*AUFGABEN*:
(a) Beantworte anhand des Textes über den NightPod diese drei Fragen:
(i) Mit welcher Geschwindigkeit umkreist die ISS die Erde?
(ii) Wer regte die Entwicklung der neuartigen Nachführhilfe an?
(iii) Aus welchen englischen Wörtern leitet sich der Projektname ab?
(b) Führe den Text über den NightPod nach seinem letzten Satz weiter.

Lange Zeit war es den ISS-Astronauten kaum möglich, gestochen scharfe Nachtaufnahmen von der Erdoberfläche zu gewinnen. Schuld waren die Bedingungen an Bord der ISS. Die ESA löste das Problem: Ein Hightech-Kamerastativ namens NightPod macht nun das Unmögliche möglich. Der NightPod gleicht die Flugbewegung der ISS aus, indem er die Kamera automatisch nachführt. Dadurch bleibt das anvisierte Motiv stets im Zentrum. Auf der umfangreichen To-do-Liste von Alexander Gerst steht auch die Arbeit am NightPod.

Fotos aus der Erdumlaufbahn

Selbst Amateurfotografen kennen das Problem: Aufnahmen im Dunkeln erfordern eine lange Belichtungszeit. Auf der Erde kann oft ein Blitzlicht Abhilfe schaffen, aber aus 400 Kilometern Höhe bleibt als Ausweg nur ein Stativ übrig.

Bei bewegten Objekten wird es noch kniffliger, denn die Kamera muss nachgeführt werden. Dieser Problematik haben sich auch die Astronauten auf der Raumstation zu stellen. Immerhin rast die ISS mit 28 000 Kilometern pro Stunde um die Erde. Sie legt also in jeder Sekunde fast acht Kilometer zurück.

Deshalb regte der niederländische ESA-Astronaut André Kuipers an, eine völlig neuartige Nachführhilfe zu entwickeln. Die ESA hat daraufhin das Projekt NightPod erarbeitet und unter ihrer Federführung mit Firmen aus den Niederlanden (Cosine Science & Computing BV) und Deutschland (Astro- und Feinwerktechnik Adlershof GmbH) realisiert. Der Projektname leitet sich aus dem englischen Night für Nacht und Tripod für dreibeiniges Stativ ab.

*VERFÜGBARE DATEN*:
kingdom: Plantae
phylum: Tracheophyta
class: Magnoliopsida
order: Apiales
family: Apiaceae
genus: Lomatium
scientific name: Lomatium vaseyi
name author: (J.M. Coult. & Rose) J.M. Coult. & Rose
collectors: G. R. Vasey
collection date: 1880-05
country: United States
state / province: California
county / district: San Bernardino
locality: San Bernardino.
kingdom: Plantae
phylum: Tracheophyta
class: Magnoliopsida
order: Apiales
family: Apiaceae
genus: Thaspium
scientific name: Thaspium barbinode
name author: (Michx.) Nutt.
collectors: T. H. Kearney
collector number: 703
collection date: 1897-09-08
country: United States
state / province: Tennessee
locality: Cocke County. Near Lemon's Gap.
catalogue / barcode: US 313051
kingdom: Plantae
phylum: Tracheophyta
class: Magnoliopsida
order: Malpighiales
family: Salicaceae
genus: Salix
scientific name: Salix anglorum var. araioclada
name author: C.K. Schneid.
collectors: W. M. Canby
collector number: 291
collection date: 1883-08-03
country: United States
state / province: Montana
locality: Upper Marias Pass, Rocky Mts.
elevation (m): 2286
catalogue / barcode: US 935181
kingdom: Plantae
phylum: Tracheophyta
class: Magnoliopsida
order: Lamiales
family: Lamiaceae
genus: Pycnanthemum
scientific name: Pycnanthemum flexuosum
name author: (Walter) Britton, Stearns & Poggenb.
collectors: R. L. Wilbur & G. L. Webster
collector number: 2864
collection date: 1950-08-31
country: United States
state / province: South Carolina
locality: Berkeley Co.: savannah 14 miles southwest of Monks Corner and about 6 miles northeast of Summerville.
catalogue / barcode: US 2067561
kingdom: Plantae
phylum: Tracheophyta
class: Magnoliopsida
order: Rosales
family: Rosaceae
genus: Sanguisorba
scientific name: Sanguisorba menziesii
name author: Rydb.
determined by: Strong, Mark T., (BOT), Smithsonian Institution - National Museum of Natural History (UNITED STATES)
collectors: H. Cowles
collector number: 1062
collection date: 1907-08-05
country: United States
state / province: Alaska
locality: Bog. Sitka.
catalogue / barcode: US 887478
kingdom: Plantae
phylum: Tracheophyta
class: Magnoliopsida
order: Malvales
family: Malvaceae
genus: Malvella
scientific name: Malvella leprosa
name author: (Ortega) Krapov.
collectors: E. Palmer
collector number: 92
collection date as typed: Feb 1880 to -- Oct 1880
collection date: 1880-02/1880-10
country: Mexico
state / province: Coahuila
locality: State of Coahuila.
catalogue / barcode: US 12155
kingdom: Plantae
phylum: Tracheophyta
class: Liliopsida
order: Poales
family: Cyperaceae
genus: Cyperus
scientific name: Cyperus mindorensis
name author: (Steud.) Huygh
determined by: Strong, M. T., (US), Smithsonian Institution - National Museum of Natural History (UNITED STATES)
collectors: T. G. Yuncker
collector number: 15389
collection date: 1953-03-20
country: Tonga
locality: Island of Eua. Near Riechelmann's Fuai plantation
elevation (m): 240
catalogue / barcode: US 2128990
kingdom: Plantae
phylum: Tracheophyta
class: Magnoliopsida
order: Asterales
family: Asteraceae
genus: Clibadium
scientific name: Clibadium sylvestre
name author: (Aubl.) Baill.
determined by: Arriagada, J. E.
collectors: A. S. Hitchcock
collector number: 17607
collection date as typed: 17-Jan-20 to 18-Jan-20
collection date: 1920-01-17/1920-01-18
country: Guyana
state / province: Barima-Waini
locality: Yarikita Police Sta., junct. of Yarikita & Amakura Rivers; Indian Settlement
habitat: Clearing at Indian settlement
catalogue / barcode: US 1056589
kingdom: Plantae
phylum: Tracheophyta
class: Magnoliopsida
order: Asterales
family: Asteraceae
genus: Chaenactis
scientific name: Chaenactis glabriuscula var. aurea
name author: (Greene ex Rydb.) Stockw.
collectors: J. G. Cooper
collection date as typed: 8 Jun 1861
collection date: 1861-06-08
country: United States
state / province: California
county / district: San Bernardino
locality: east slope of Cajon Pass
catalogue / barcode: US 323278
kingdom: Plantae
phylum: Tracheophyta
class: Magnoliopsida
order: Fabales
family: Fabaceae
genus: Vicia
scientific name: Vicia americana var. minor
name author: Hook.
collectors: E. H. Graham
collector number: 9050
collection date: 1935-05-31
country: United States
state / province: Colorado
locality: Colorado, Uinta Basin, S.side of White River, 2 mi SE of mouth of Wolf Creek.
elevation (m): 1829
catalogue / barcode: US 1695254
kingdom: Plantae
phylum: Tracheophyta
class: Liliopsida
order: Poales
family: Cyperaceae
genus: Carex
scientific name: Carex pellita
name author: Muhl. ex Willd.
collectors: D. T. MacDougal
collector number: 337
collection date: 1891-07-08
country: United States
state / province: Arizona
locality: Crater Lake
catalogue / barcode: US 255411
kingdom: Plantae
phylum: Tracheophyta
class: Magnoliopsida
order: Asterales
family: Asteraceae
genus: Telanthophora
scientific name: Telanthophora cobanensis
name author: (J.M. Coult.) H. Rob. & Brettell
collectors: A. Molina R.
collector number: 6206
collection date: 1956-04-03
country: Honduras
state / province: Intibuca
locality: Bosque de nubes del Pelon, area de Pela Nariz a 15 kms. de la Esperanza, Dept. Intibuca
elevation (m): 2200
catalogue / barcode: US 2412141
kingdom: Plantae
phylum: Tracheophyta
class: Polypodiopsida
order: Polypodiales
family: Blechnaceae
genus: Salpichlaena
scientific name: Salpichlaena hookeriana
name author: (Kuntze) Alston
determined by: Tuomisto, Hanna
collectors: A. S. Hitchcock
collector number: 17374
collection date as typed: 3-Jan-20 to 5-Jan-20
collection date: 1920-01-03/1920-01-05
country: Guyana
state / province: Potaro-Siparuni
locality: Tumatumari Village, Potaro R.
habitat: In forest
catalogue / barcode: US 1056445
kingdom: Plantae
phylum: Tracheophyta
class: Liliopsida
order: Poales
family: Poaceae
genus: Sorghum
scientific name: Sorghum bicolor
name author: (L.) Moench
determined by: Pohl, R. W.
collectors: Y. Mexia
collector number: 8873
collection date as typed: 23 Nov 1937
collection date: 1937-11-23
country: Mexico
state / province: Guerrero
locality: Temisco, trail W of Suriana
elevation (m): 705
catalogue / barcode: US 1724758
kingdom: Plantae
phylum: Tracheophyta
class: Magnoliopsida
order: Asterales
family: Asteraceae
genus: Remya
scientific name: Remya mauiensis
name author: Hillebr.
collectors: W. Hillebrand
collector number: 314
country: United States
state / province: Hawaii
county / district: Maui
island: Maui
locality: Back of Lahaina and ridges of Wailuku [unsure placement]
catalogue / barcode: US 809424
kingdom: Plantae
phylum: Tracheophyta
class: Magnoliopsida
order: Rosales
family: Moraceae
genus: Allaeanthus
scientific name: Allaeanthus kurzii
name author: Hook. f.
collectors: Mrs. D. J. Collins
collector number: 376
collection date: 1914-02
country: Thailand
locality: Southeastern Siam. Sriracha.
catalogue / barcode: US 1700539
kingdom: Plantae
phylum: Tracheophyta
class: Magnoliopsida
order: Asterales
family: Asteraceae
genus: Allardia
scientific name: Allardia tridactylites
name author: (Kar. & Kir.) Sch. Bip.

*ANTWORTEN JE AUFGABE*:
(a)
(i) Mit 28 000 Kilometern pro Stunde, also fast acht Kilometern pro Sekunde.
(ii) Der niederländische ESA-Astronaut André Kuipers.
(iii) Aus Night (Nacht) und Tripod (dreibeiniges Stativ).

(b)
Cupola: Der beste Blick auf die Erde

Die Stadt Liegé/Belgien aufgenommen mit Hilfe des NightPods
Die Stadt Liegé/Belgien aufgenommen mit Hilfe des NightPods

Das Hightech-Gerät wurde Ende 2011 zur ISS gebracht und in der Aussichtsplattform Cupola (Kuppel) untergebracht. Von hier werden die Erdaufnahmen gemacht. Die Montage des Gerätes und das Einstellen des Systems sind kinderleicht. Nach etwa 20 Minuten sind der NightPod sowie die Kamera mit dem entsprechenden Objektiv einsatzbereit.

Die Cupola ist anderthalb Meter hoch und hat einen maximalen Durchmesser von knapp drei Metern. Sie bietet Platz für zwei Astronauten. Sechs trapezförmige Seitenfenster und ein großes rundes Zentralfenster gewährleisten einen Panoramablick auf die Erde oder das sternenübersäte Weltall. Von der Cupola aus steuern die Astronauten auch den Roboterarm der Station, überwachen Weltraumausstiege sowie An- und Abkopplungsmanöver der Raumschiffe.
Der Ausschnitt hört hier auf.